# How to freeze green peanuts????



## Spotlite (Oct 31, 2014)

Picked up way to many and need to freeze. Do I need to boil first or just freeze as is? They're already washed and clean.


----------



## The Longhunter (Oct 31, 2014)

You probably could blanch and freeze them, as they are just a glorified butterbean.
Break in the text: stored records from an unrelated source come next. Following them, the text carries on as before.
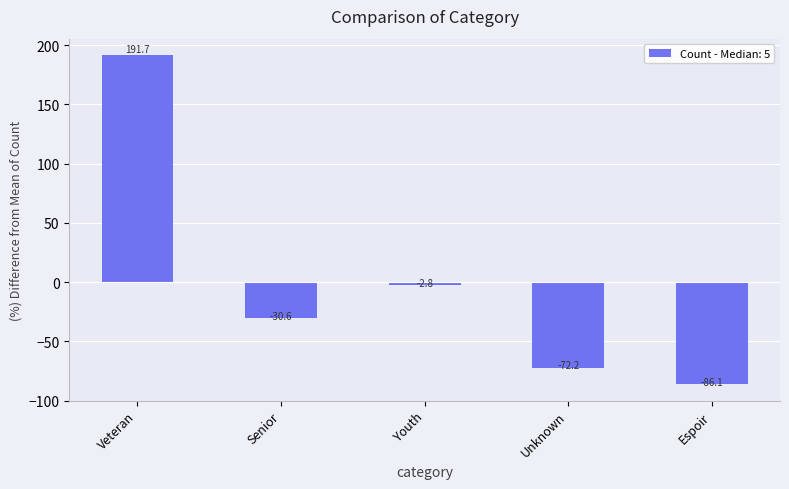

How many positive values are there?

1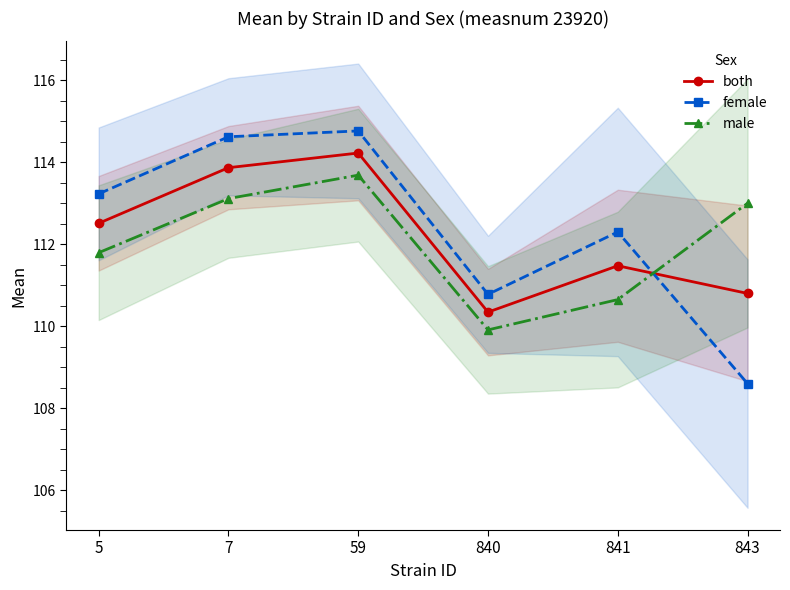

Reading right to left, what are all the values shown in this chart?

both: 110.8	111.5	110.3	114.2	113.9	112.5
female: 108.6	112.3	110.8	114.8	114.6	113.2
male: 113.0	110.7	109.9	113.7	113.1	111.8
I always boil them and freeze them in portion sizes because I never know when a craving is going to be flung on me.


----------



## Keebs (Oct 31, 2014)

The Longhunter said:


> You probably could blanch and freeze them, as they are just a glorified butterbean.
> 
> _*I always boil them and freeze them in portion sizes because I never know when a craving is going to be flung on me.*_


----------



## Spotlite (Nov 1, 2014)

Thanks. They are blanched and frozen now. Wasn't sure if you could freeze green without blanching, boiling etc.


----------



## speedcop (Nov 3, 2014)

you can but they will be dry when you try to use them. depending how long you freeze them. We go ahead and boil ours to taste and freeze them and we always take some to the canning plant. They last forever


----------



## ebryant (Nov 3, 2014)

If you freeze them in air tight bags they will last about 6 months. I take them out and soak in a bowl of water with a plate on top of them overnight. Taste good as fresh. No need to blanch.


----------